L’innovazione radicale in realtà devasta il vecchio ordine sensoriale[1]. E’ un “big bang”. Modifica la struttura stessa della nostra percezione avendo un impatto su tutti gli altri settori dell’esperibile. L’autore è anche percettore, per un certo periodo, di un naturale “monopolio dell’innovatore”.

Renato Pozzetto, oggi, non mi diverte più perché non è riuscito a reinventarsi. Il suo umorismo è datato. Era sulla cresta dell’onda negli anni sessanta. Pozzetto è stato un pioniere. Su di lui, molti altri comici hanno tratto spunto e “rubato” il mestiere. L’hanno attualizzato. Hanno usato il suo stile, le sue gag, le sue intuizioni comiche come le “canzoni intelligenti”. Ma inventare un’arte non significa esserne maestri incontrastati per sempre. Basti guardare gli inglesi nel calcio. Hanno vissuto un momento di gloria, hanno vinto un mondiale (peraltro discutibile) e hanno conquistato diversi trofei continentali a livello di club. Ma i campioni sono altri. Pozzetto è come un cow-boy. Lui ha iniziato un genere, l’altro ha colonizzato una nazione. Entrambi oggi appaiono anacronistici agli occhi di chi, in quella “nazione” è vissuto.

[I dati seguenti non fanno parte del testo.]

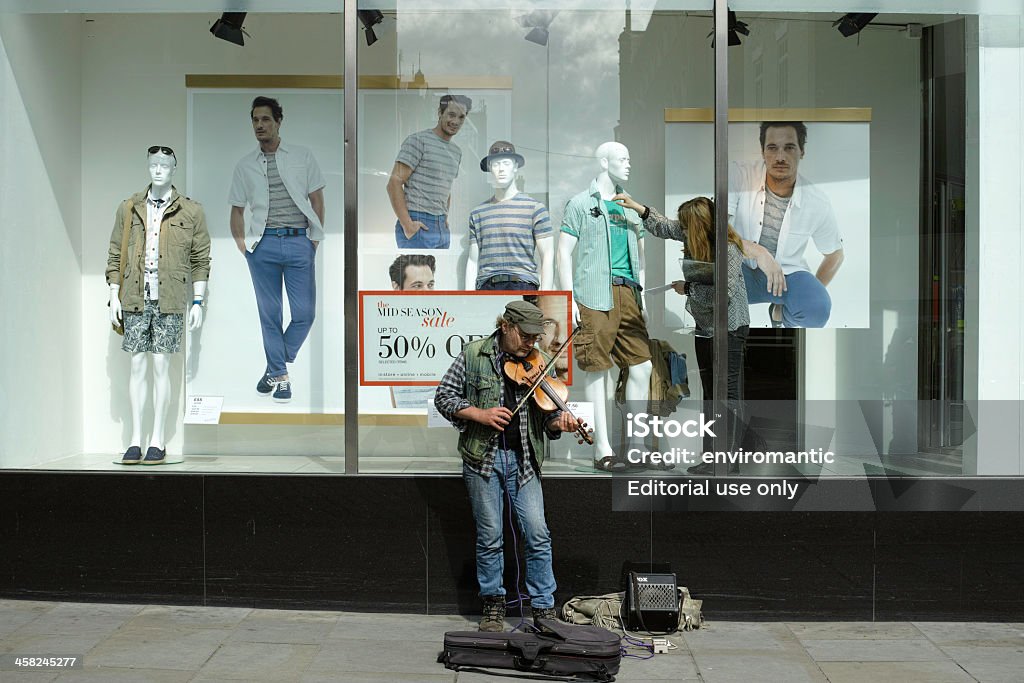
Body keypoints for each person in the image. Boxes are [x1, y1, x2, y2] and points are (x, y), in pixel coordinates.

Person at [434, 301, 582, 632]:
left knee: (537, 532)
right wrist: (479, 414)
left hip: (525, 460)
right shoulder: (474, 354)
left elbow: (550, 418)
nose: (532, 344)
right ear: (506, 327)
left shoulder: (542, 362)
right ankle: (493, 605)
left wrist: (562, 424)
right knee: (490, 536)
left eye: (535, 338)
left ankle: (544, 608)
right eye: (526, 336)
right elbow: (444, 397)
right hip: (482, 459)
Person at [615, 194, 750, 474]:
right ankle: (712, 459)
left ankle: (729, 462)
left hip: (730, 330)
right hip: (705, 329)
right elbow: (664, 227)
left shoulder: (728, 250)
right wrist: (639, 208)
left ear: (701, 225)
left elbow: (722, 295)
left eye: (687, 227)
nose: (683, 231)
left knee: (728, 395)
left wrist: (688, 289)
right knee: (711, 396)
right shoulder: (692, 234)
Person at [107, 145, 211, 465]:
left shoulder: (191, 211)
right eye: (153, 164)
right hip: (136, 296)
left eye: (164, 165)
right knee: (137, 365)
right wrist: (114, 293)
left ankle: (158, 440)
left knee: (161, 366)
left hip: (169, 298)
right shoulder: (129, 208)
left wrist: (198, 301)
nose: (158, 170)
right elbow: (115, 252)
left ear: (174, 169)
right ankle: (135, 439)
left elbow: (200, 259)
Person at [556, 141, 652, 470]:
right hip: (594, 293)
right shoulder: (581, 203)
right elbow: (563, 252)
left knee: (643, 367)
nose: (628, 164)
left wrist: (643, 297)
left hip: (629, 294)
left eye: (629, 158)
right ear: (604, 161)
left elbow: (641, 258)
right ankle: (602, 448)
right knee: (597, 367)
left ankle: (636, 446)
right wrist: (567, 297)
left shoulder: (629, 206)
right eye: (622, 158)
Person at [229, 96, 326, 404]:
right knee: (269, 314)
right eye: (255, 120)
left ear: (278, 122)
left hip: (299, 241)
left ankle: (273, 368)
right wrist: (244, 247)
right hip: (263, 245)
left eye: (266, 119)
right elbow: (236, 209)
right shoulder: (245, 165)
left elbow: (317, 200)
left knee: (305, 314)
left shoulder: (302, 155)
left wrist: (313, 240)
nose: (260, 125)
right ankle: (282, 379)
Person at [730, 121, 845, 328]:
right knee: (706, 292)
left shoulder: (817, 201)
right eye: (772, 148)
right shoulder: (739, 174)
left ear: (802, 151)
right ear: (762, 151)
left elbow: (835, 254)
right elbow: (716, 229)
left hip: (785, 276)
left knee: (816, 307)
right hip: (738, 269)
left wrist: (810, 293)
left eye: (789, 148)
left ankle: (779, 312)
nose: (780, 157)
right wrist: (759, 253)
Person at [387, 94, 472, 249]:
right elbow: (394, 182)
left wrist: (444, 218)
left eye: (461, 117)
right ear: (440, 112)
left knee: (440, 273)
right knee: (415, 274)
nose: (456, 122)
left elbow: (446, 187)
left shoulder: (456, 152)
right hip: (418, 222)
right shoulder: (418, 141)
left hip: (441, 226)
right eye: (451, 115)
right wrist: (407, 225)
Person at [465, 141, 553, 291]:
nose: (501, 169)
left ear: (515, 167)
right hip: (487, 286)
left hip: (523, 284)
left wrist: (545, 297)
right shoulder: (478, 213)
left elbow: (548, 256)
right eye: (495, 164)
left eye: (506, 163)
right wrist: (467, 298)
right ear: (490, 169)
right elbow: (473, 261)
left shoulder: (535, 209)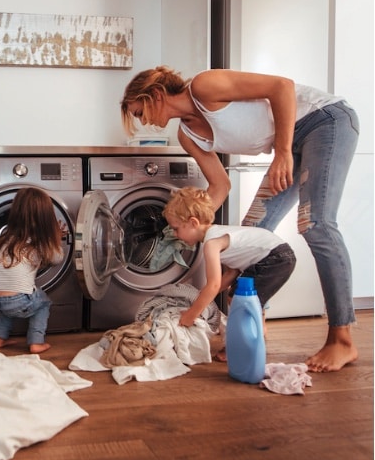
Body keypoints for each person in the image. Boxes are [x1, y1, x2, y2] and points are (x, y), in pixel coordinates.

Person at [120, 66, 359, 372]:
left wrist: (283, 152)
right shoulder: (187, 135)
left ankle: (342, 339)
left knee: (316, 225)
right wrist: (186, 225)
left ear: (155, 95)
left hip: (324, 121)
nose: (143, 122)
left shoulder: (204, 86)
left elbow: (282, 86)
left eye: (140, 112)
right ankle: (252, 330)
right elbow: (220, 186)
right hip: (293, 143)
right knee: (248, 237)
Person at [163, 187, 296, 358]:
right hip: (276, 255)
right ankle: (256, 335)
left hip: (274, 258)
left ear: (193, 223)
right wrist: (198, 299)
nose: (175, 234)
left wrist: (191, 315)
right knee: (242, 297)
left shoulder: (212, 243)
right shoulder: (217, 234)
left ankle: (239, 347)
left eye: (176, 228)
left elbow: (214, 284)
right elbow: (231, 273)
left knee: (240, 299)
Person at [0, 187, 65, 354]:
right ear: (46, 218)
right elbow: (57, 258)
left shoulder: (4, 238)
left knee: (8, 298)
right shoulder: (41, 241)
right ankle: (36, 342)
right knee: (43, 303)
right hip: (17, 300)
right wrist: (55, 238)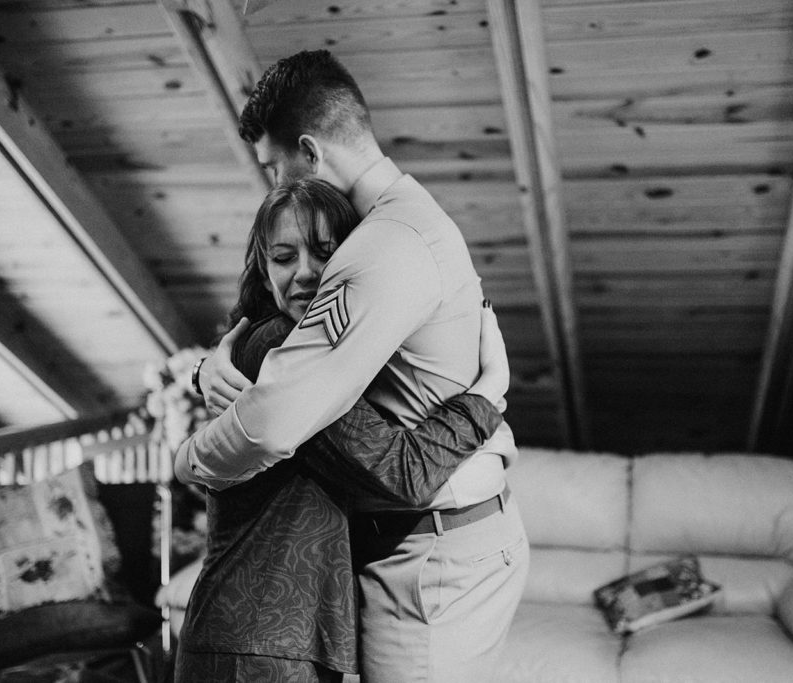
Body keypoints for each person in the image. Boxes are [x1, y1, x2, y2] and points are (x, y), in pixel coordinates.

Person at [177, 50, 529, 681]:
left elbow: (273, 424)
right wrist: (215, 367)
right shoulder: (404, 221)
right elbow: (283, 353)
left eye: (274, 165)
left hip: (437, 547)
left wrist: (191, 460)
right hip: (426, 544)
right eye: (283, 255)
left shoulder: (382, 245)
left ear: (309, 151)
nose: (276, 183)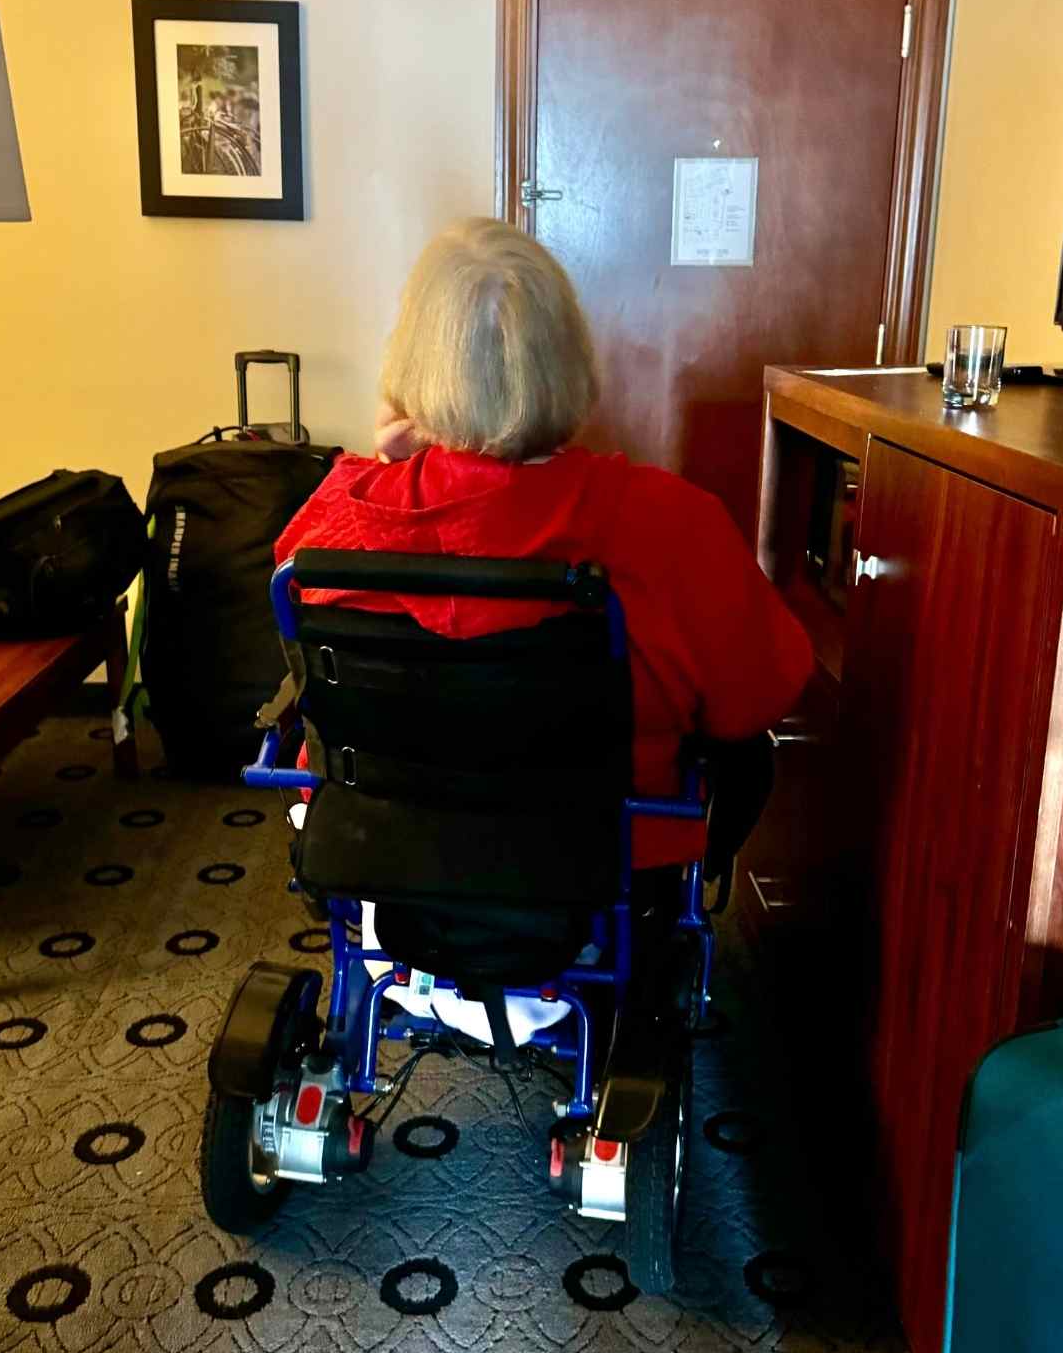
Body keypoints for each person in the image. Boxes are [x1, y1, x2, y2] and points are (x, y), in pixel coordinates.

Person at [274, 216, 813, 877]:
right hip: (606, 869)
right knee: (749, 752)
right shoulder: (675, 523)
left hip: (384, 852)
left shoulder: (338, 525)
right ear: (566, 356)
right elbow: (757, 698)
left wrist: (389, 470)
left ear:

[1] L’invenzione moderata si ha quando si proietta direttamente da una rappresentazione percettiva in un continuum espressivo, realizzando una forma dell’espressione che detta le regole di produzione dell’unità di contenuto equivalente. Il destinatario deve procedere all’indietro per inferire ed estrapolare le regole di similitudine implicate e ricostruire il percetto originario. Si tratta in realtà di un discorso. Quello che è un bruto continuum organizzato percettivamente dall’artista, a poco a poco, si fa organizzazione culturale del mondo.
Con l’invenzione radicale, invece, il mittente “scavalca” il modello percettivo e “scava” direttamente nel continuum informe, configurando il percetto nello stesso momento in cui lo trasforma in espressione. In questo caso la trasformazione, l’espressione realizzata, appare come un “artificio stenografico” attraverso cui il mittente fissa i risultati del suo lavoro percettivo, ed è solo dopo aver realizzato l’espressione fisica che anche la percezione assume una forma e dal modello percettivo si può passare alla rappresentazione sememica. Tale è per esempio il principio secondo cui si sono avute tutte le grandi innovazioni della storia dell’arte. In questo caso si ha violenta istituzione di codice, radicale proposta di nuova convenzione. La funzione segnica non esiste ancora, né si può imporla. Di fatto il mittente scommette sulle possibilità della semiosi e di solito perde. Talora ci vogliono secoli perché la scommessa renda e la convenzione si instauri. Umberto Eco, Trattato di semiotica generale, 1975. Da Ugo Volli, Il libro della comunicazione, 1994.